» Aufgabe 1
Beantworte anhand der Forumsdiskussion über eine universelle Spinnrute:
(a) Bis zu welchem Preis möchte Panscher für die Rute etwa ausgeben?
(b) Welche Rolle fischt Ronny Kohlmann zu seiner Savage Gear Bushwhacker?
(c) Wohin sollte man laut skydiver2007 gehen, um sich beraten zu lassen?
*** Bereitgestellter Auszug ***
# Universelle Spinnrute gesucht



## Panscher (21. November 2014)

Hallo zusammen,

Als zukünftiger Angel Neuling bin ich auf der suche nach einer Spinnrute die ich recht universell einsetzen kann. Ich möchte damit bei uns am Kanal und am See auf Hecht, Zander und Barsche fischen. Die rute sollte mit Gummifischen, Wobblern und Spinnern funktionieren. Preislich habe ich mir so bis etwa 100 euro vorgestellt.

Als Rolle würde ich mir sie Black Arc von Spro zulegen. Welche grösse würdet ihr mir da empfehlen? 

Wahrscheinlich gibts hier häufig ähnliche fragen aber grad als einsteiger finde ich mich kaum zurecht. 

Freu mich auf eire hilfe! 

Panscher


----------



## Ronny Kohlmann (21. November 2014)

*AW: Universelle Spinnrute gesucht*

Ich fische eine Savage Gear Bushwhacker 15-40g und 258cm mit einer Blue Arc Größe 9400.

Eine Rute, die Ideal für alle o.g. Zwecke ist, gibt es nicht. 

Die Savage Gear deckt mittlere Wurfgewichte ab und ist straff genug für Gummi.

Bei Barschen habe ich mit Geflechtschnur viele Aussteiger, da die Rute doch eine Nummer zu groß und hart ist, aber mit Monoschnur gehts.

Auch ist bei Hechten ab einer bestimmten Ködergröße einfach Schluss, weil der Anschlag nicht durchkommt, wenn die Hechte den Köder wie einen Schraubstock zwischen die Kiefer pressen. Aber das liegt nicht an der Rute, sondern am Wurfgewicht bzw. deinem Gewünschten Einsatzspektrum.


----------



## skydiver2007 (22. November 2014)

*AW: Universelle Spinnrute gesucht*

Hallo,
für deine Frage gibt es so viele offene Punkte, wo wird geangelt (See,Fluss), mit was für Köder (Gummi, Hardbaits)....
Gerade als Einsteiger sollte man sich Zeit nehmen und die "Suche Funktion" verwenden. Da wirst du einiges finden. Kann nur aus Erfahrung sprechen.
Was auch sehr wichtig ist, einfach mal in ein Angelgeschäft gehen und sich beraten lassen. So hast du mal was in der Hand gehabt und somit deinen ersten Eindruck. Danach kannst du dann die Frage stellen, "hat jemand Erfahrung mit der Rute "XY"?


----------



## Thomas9904 (22. November 2014)

*AW: Universelle Spinnrute gesucht*

Diese eierlegende Wollmilchsau wirds nicht geben für "engagierte" Angler.

Zu unterschiedlich die Anforderungen bei den verschiedenen genannten Ködern/Fischarten.

Allerdings ist es mit vielen heute angebotenen Ruten grundsätzlich möglich, das alles mit einer Rute zu betreiben - nur eben NICHT (ansatzweise) optimal - die von Ronny vorgeschlagene Bushwacker ist dabei sicher ein Beispiel.
*** Auflistung ***
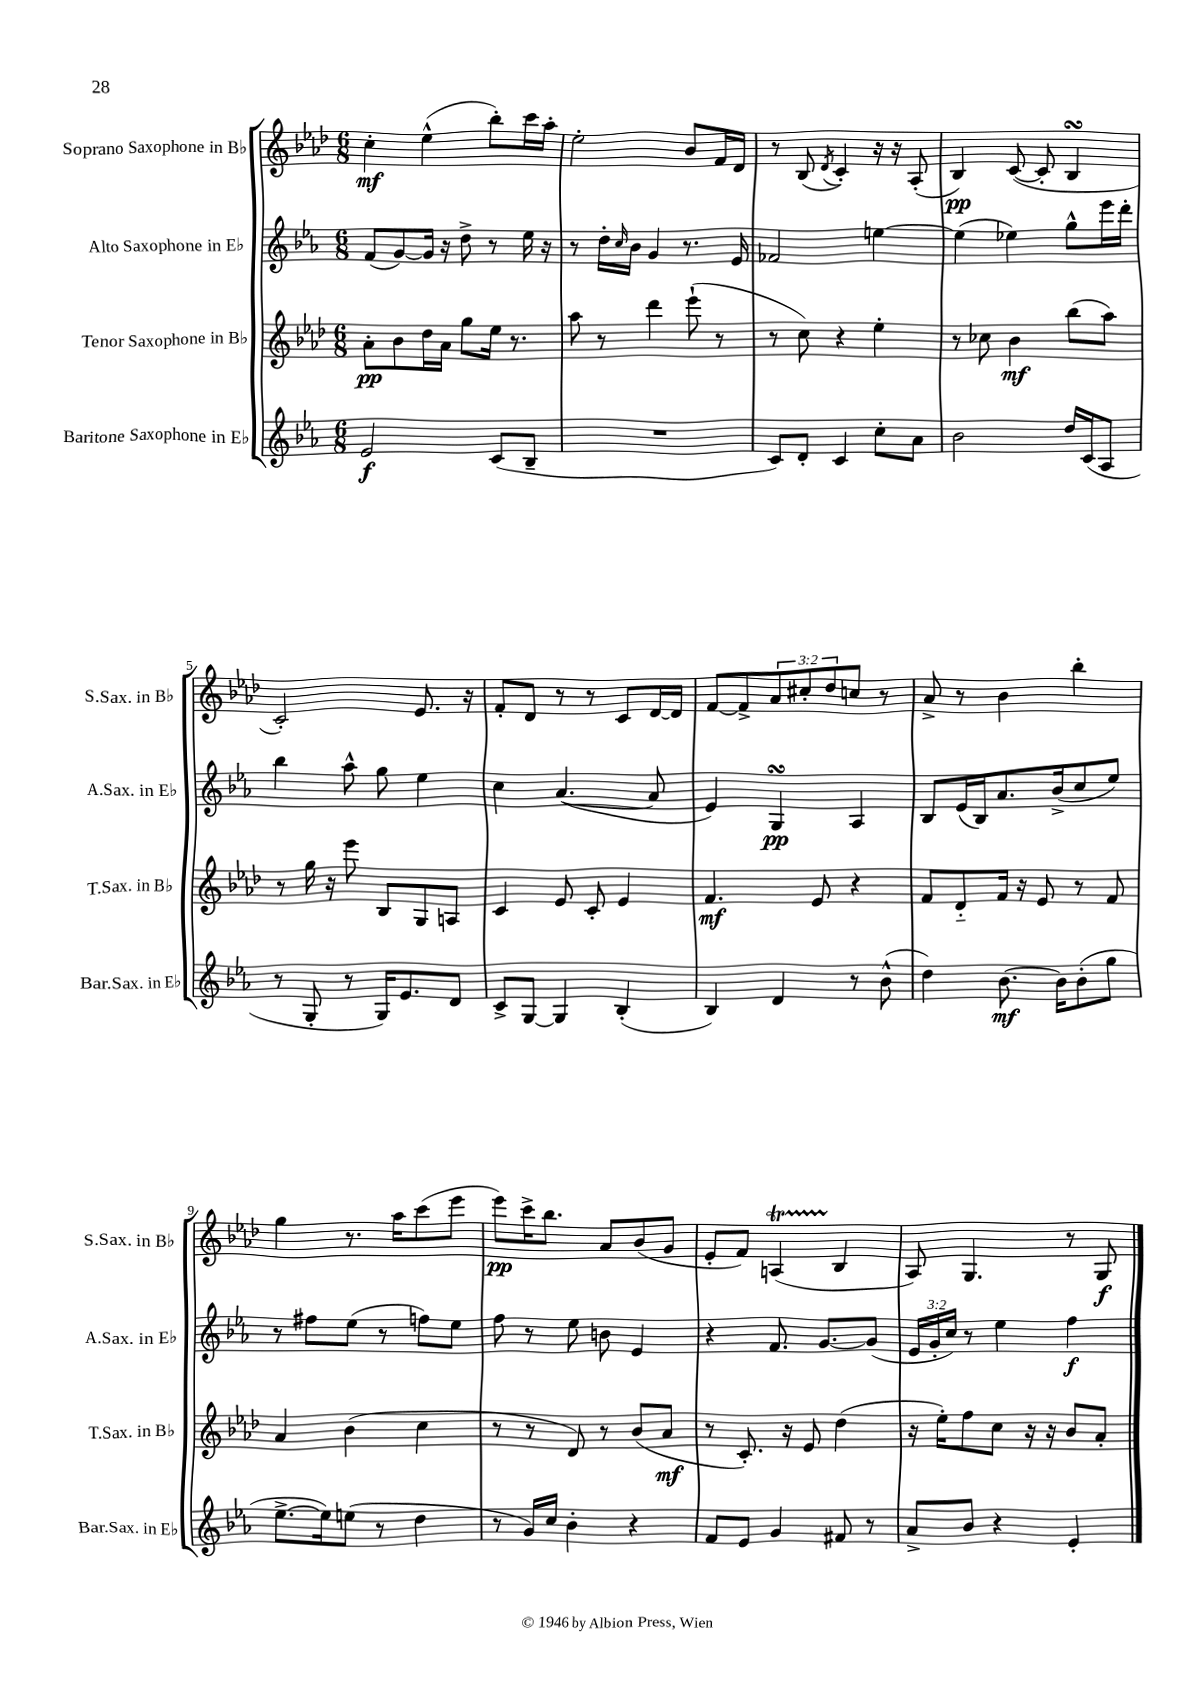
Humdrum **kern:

**kern	**dynam	**kern	**dynam	**kern	**dynam	**kern	**dynam
*part4	*part4	*part3	*part3	*part2	*part2	*part1	*part1
*staff4	*staff4	*staff3	*staff3	*staff2	*staff2	*staff1	*staff1
*I"Baritone Saxophone in E♭	*	*I"Tenor Saxophone in B♭	*	*I"Alto Saxophone in E♭	*	*I"Soprano Saxophone in B♭	*
*I'Bar.Sax. in E♭	*	*I'T.Sax. in B♭	*	*I'A.Sax. in E♭	*	*I'S.Sax. in B♭	*
*clefG2	*	*clefG2	*	*clefG2	*	*clefG2	*
*k[b-e-a-]	*	*k[b-e-a-d-]	*	*k[b-e-a-]	*	*k[b-e-a-d-]	*
*M6/8	*	*M6/8	*	*M6/8	*	*M6/8	*
=1	=1	=1	=1	=1	=1	=1	=1
2e-/	f	8a-'\L	pp	(8f/L	.	4cc'\	mf
.	.	8b-\	.	[8g/)	.	.	.
.	.	16dd-\L	.	16g/Jk]	.	(4ee-^^\	.
.	.	16a-\JJ	.	16r	.	.	.
.	.	8gg\L	.	8dd^\	.	.	.
(8c/L	.	16ee-\Jk	.	8r	.	8bb-'\L)	.
.	.	8.r	.	.	.	.	.
8B-~/J	.	.	.	16ee-\	.	16ccc\L	.
.	.	.	.	16r	.	16aa-'\JJ	.
=2	=2	=2	=2	=2	=2	=2	=2
2.r	.	8aa-\	.	8r	.	2ee-'\	.
.	.	8r	.	16dd'\LL	.	.	.
.	.	.	.	16qqcc/	.	.	.
.	.	.	.	16b-\JJ	.	.	.
.	.	4ddd-\	.	4g/	.	.	.
.	.	(8eee-`\	.	8.r	.	8b-/L	.
.	.	8r	.	.	.	16f/L	.
.	.	.	.	16e-/	.	16d-/JJ	.
=3	=3	=3	=3	=3	=3	=3	=3
8c/L)	.	8r	.	2f-X/	.	8r	.
8d'/J	.	8cc\)	.	.	.	(8B-/	.
.	.	.	.	.	.	8qd-/	.
4c/	.	4r	.	.	.	4c'/)	.
8cc'\L	.	4ee-'\	.	[4een\	.	16r	.
.	.	.	.	.	.	16r	.
8a-\J	.	.	.	.	.	(8A-'/	.
=4	=4	=4	=4	=4	=4	=4	=4
2b-\	.	8r	.	(4ee\]	.	4B-/)	pp
.	.	8cc-X\	.	.	.	.	.
.	.	4b-\	mf	4ee-X\)	.	([8c/	.
.	.	.	.	.	.	8c'/]	.
16dd/LL	.	(8bb-\L	.	8gg^^\L	.	4B-sSSS/	.
(16c/J	.	.	.	.	.	.	.
8A-/J	.	8aa-\J)	.	16eee-\L	.	.	.
.	.	.	.	16ddd'\JJ	.	.	.
!!LO:LB:g=z
=5	=5	=5	=5	=5	=5	=5	=5
8r	.	8r	.	4bb-\	.	2c'/)	.
8G'/	.	16gg\	.	.	.	.	.
.	.	16r	.	.	.	.	.
8r	.	8eee-\	.	8aa-^^\	.	.	.
16G/KL)	.	8B-/L	.	8gg\	.	.	.
8.e-/	.	.	.	.	.	.	.
.	.	8G/	.	4ee-\	.	8.e-/	.
8d/J	.	8An/J	.	.	.	.	.
.	.	.	.	.	.	16r	.
=6	=6	=6	=6	=6	=6	=6	=6
8c^/L	.	4c/	.	4cc\	.	8f'/L	.
[8G/J	.	.	.	.	.	8d-/J	.
4G/]	.	8e-/	.	([4.a-/	.	8r	.
.	.	8c'/	.	.	.	8r	.
(4B-'/	.	4e-/	.	.	.	8c/L	.
.	.	.	.	8a-/]	.	[16d-/L	.
.	.	.	.	.	.	16d-/JJ]	.
=7	=7	=7	=7	=7	=7	=7	=7
4B-/)	.	4.f/	mf	4e-/)	.	[8f/L	.
.	.	.	.	.	.	8f^/]	.
4d/	.	.	.	4GsSsS/	pp	12a-/	.
.	.	.	.	.	.	12cc#X'/	.
.	.	8e-/	.	.	.	.	.
.	.	.	.	.	.	12dd-/	.
8r	.	4r	.	4A-/	.	8ccn/J	.
(8b-^^\	.	.	.	.	.	8r	.
=8	=8	=8	=8	=8	=8	=8	=8
4dd\)	.	8f/L	.	8B-/L	.	8a-^/	.
.	.	8d-/	.	(16e-/L	.	8r	.
.	.	.	.	16B-/J)	.	.	.
[8.b-\	mf	16f/Jk	.	8.a-/	.	4b-\	.
.	.	16r	.	.	.	.	.
.	.	8e-/	.	.	.	.	.
16b-\KL]	.	.	.	(16b-^/k	.	.	.
(8b-'\	.	8r	.	8cc/	.	4bb-'\	.
8gg\J	.	8f/	.	8ee-/J)	.	.	.
!!LO:LB:g=z
=9	=9	=9	=9	=9	=9	=9	=9
[8.ee-^\L	.	4a-/	.	8r	.	4gg\	.
.	.	.	.	8ff#X\L	.	.	.
16ee-\k])	.	.	.	.	.	.	.
(8een\J	.	(4b-\	.	(8ee-\J	.	8.r	.
8r	.	.	.	8r	.	.	.
.	.	.	.	.	.	16aa-\KL	.
4dd\	.	4cc\	.	8ffn\L)	.	(8ccc\	.
.	.	.	.	8ee-\J	.	8eee-\J	.
=10	=10	=10	=10	=10	=10	=10	=10
8r	.	8r	.	8ff\	.	8eee-\L)	pp
16g/LL)	.	8r	.	8r	.	16ccc^\K	.
16cc/JJ	.	.	.	.	.	8.bb-\J	.
4b-'\	.	8d-/)	.	8ee-\	.	.	.
.	.	8r	.	8bn\	.	8a-/L	.
4r	.	(8b-/L	.	4e-/	.	(8b-/	.
.	.	8a-/J	mf	.	.	8g/J	.
=11	=11	=11	=11	=11	=11	=11	=11
8f/L	.	8r	.	4r	.	8e-'/L	.
8e-/J	.	8.c'/)	.	.	.	8f/J)	.
4g/	.	.	.	8.f/	.	(4Ant/	.
.	.	16r	.	.	.	.	.
.	.	8e-/	.	.	.	.	.
.	.	.	.	[8.g/L	.	.	.
8f#X/	.	(4dd-\	.	.	.	4B-/	.
8r	.	.	.	(8g/J]	.	.	.
=12	=12	=12	=12	=12	=12	=12	=12
8a-^/L	.	16r	.	24e-/LL	.	8A-/)	.
.	.	.	.	24g'/	.	.	.
.	.	16ee-'\KL)	.	.	.	.	.
.	.	.	.	24cc/JJ)	.	.	.
8b-/J	.	8ff\	.	8r	.	4.G/	.
4r	.	8cc\J	.	4ee-\	.	.	.
.	.	16r	.	.	.	.	.
.	.	16r	.	.	.	.	.
4e-'/	.	8b-/L	.	4ff\	f	8r	.
.	.	8a-'/J	.	.	.	8G/	f
==	==	==	==	==	==	==	==
*-	*-	*-	*-	*-	*-	*-	*-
***
» Aufgabe 2
Wähle aus den Datensätzen jede Zeile aus, die die Zeichenfolge "kern" enthält, und schreibe sie ab.

» Lösung 1
(a) Bis etwa 100 Euro.
(b) Eine Blue Arc in Größe 9400.
(c) In ein Angelgeschäft.

» Lösung 2
Humdrum **kern:
**kern	**dynam	**kern	**dynam	**kern	**dynam	**kern	**dynam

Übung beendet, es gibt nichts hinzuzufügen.